Simply put, the aforecited sections of the Insurance Code are not pertinent to the instant case. They apply only when the
court finds an UNREASONABLE DELAY OR REFUSAL in the payment of the claims. Neither does Circular No. 416
of the Central Bank which took effect on July 29, 1974 pursuant to Presidential Decree No. 116 (Usury Law) which raised
the legal rate of interest from 6% to 12% apply to the case at bar as by the petitioner. The adjusted rate mentioned in the
circular refers only to loans or forbearances of money, goods or credits and court judgments thereon but not to court judgments
for damages arising from injury to persons and loss of property which does not involve a loan.

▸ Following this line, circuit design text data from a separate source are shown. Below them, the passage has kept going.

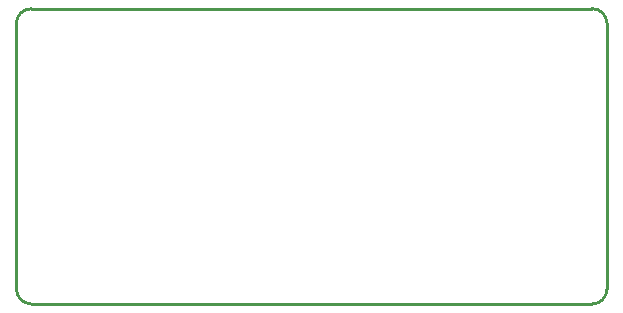
<source format=gm1>
%FSAX42Y42*%
%MOMM*%
G71*
G01*
G75*
G04 Layer_Color=16711935*
%ADD10R,1.50X1.30*%
%ADD11O,0.60X2.20*%
%ADD12R,1.30X1.50*%
%ADD13R,1.40X1.00*%
%ADD14R,1.02X1.90*%
%ADD15C,0.20*%
%ADD16C,1.00*%
%ADD17C,0.40*%
%ADD18C,0.25*%
%ADD19O,2.20X1.80*%
%ADD20C,1.20*%
%ADD21C,1.50*%
%ADD22R,1.50X1.50*%
%ADD23C,5.50*%
%ADD24C,2.20*%
%ADD25C,1.80*%
%ADD26C,0.80*%
%ADD27C,1.90*%
%ADD28C,4.00*%
%ADD29C,0.60*%
%ADD30C,0.25*%
%ADD31C,0.50*%
%ADD32C,0.20*%
%ADD33C,0.10*%
%ADD34R,1.70X1.50*%
%ADD35O,0.80X2.40*%
%ADD36R,1.50X1.70*%
%ADD37R,1.60X1.20*%
%ADD38O,2.40X2.00*%
%ADD39C,1.40*%
%ADD40C,1.70*%
%ADD41R,1.70X1.70*%
%ADD42C,5.70*%
%ADD43C,2.40*%
%ADD44C,2.00*%
%ADD45C,4.20*%
D18*
X005062Y010062D02*
G03*
X004938Y009938I000000J-000125D01*
G01*
X004938Y007688D02*
G03*
X005062Y007562I000125J000000D01*
G01*
X009812Y007562D02*
G03*
X009938Y007688I000000J000125D01*
G01*
X009938Y009938D02*
G03*
X009812Y010062I-000125J000000D01*
G01*
X005062D02*
X009812D01*
X004938Y007688D02*
Y009938D01*
X005062Y007562D02*
X009812D01*
X009938Y007688D02*
Y009938D01*
X005062Y010062D02*
G03*
X004938Y009938I000000J-000125D01*
G01*
X004938Y007688D02*
G03*
X005062Y007562I000125J000000D01*
G01*
X009812Y007562D02*
G03*
X009938Y007688I000000J000125D01*
G01*
X009938Y009938D02*
G03*
X009812Y010062I-000125J000000D01*
G01*
X005062D02*
X009812D01*
X004938Y007688D02*
Y009938D01*
X005062Y007562D02*
X009812D01*
X009938Y007688D02*
Y009938D01*
M02*

</source>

In the case of Philippine Rabbit Bus Lines, Inc. vs. Cruz, G.R. No. 71017, July 28, 1986, the Court declared that the legal rate
of interest is 6% per annum, and not 12%, where a judgment award is based on an action for damages for personal injury,
not use or forbearance of money, goods or credit. In the same vein, the Court held in GSIS vs. Court of Appeals, G.R. No. 52478,
October 30, 1986, that the rates under the Usury Law (amended by P.D. 116) are applicable only to interest by way of
compensation for the use or forbearance of money; interest by way of damages is governed by Article 2209 of the Civil Code.

Clearly, the applicable law is Article 2209 of the Civil Code which reads: If the obligation consists in the payment of a sum of
money and the debtor incurs in delay, the indemnity for damages, there being no stipulation to the contrary, shall be the payment
of interest agreed upon, and in the absence of stipulation, the legal interest which is six per cent per annum.

And in the light of the fact that the contending parties did not allege the rate of interest stipulated in the insurance contract, the
legal interest was properly pegged by the Appellate Court at 6%.
RULING
WHEREFORE, in view of the foregoing, the petition is DENIED for lack of merit. SO ORDERED.